I often think of this as a kind of mystical and apophatic* eschatology, an eschatology more engaged with the promise of a new, extraordinary reality of divine union rather than with the anticipation of a content-filled future. Our language in the Basis of Union marks such a posture: “The Church lives between the time of Christ’s death and resurrection and the final consummation of all things which Christ will bring; the Church is a pilgrim people, always on the way towards a promised goal; here the Church does not have a continuing city but seeks one to come.” (Basis of Union, Paragraph 3)

It is a theology of eschatological patience that shapes the Uniting Church’s sense of calling as a pilgrim people, a theology that waits, a theology that suffers its own incompletion. Such incompletion and the apophatic patience that nourishes it is embodied in a commitment to abide together in the most patient ways.

This patience is not an abstracted virtue but eminently practical, written into all our forms of governance, even down to our manual for meetings. Whereas worldly eyes might look upon such patience as a form of foolishness, the eyes of faith see the practice of such patience as the dance of a strange, difficult joy.

The joy of gathering around what cannot be possessed or lodged in us, the joy of a gift that does not become a possession.

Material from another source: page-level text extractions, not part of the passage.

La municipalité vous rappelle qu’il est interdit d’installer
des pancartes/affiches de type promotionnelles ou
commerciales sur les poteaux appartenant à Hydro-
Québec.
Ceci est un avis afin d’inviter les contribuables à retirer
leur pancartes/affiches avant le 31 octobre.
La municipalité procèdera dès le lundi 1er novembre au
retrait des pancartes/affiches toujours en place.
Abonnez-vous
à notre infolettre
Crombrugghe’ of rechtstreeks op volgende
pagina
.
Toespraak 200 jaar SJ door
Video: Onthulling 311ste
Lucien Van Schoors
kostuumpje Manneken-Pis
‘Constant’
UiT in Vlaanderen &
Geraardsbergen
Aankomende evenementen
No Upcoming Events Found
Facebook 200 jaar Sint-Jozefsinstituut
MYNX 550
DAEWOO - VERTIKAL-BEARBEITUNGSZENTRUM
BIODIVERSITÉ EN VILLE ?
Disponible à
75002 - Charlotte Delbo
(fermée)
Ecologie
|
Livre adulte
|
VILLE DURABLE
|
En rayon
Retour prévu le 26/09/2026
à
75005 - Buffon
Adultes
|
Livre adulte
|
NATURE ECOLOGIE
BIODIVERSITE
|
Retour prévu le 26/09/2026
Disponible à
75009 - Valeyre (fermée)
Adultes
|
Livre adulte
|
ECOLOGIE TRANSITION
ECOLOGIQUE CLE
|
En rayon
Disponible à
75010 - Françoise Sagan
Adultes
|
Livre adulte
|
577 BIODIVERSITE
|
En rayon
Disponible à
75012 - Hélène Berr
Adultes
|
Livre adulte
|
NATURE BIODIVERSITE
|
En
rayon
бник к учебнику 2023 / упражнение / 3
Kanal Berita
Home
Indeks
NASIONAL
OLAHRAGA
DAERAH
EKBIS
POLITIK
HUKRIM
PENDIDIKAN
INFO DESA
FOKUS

And yet, as we’ve moved toward marking and celebrating our 40 years together, time has come to be marked by urgency in the Uniting Church: a sense of confusion about mission. We seem to have replaced our theology of patience with an ideology of panic.

“It has been 40 years so shouldn’t we have some momentum by now?”

I am not sure that 40 years should mean what it seems to mean to many in the Uniting Church, because for us it has always been eschatology that holds all things together. What would it mean for the Church to resist the temptation of impatience, of knowing itself and a world too quickly?

Perhaps we need to think of eschatology as an art: the art of patience, a patient art.  As Julian Barnes suggests in his most recent novel, “Art is the whisper of history, heard above the noise of time.”

This is part of a series exploring the 500th anniversary of the Reformation and the Uniting Church in Australia. This article was first printed in Queensland Synod’s Journey and subsequent parts of this series are available at: journeyonline.com.au/reformation 

*Apophatic theology—also known as negative theology—is a theology that attempts to describe God by negation, to speak of God only in absolutely certain terms and to avoid what may not be said. In Orthodox Christianity, apophatic theology is based on the assumption that God’s essence is unknowable or ineffable and on the recognition of the inadequacy of human language to describe God. The apophatic tradition in Orthodoxy is often balanced with cataphatic theology—or positive theology—and belief in the incarnation, through which God has revealed himself in the person of Jesus Christ.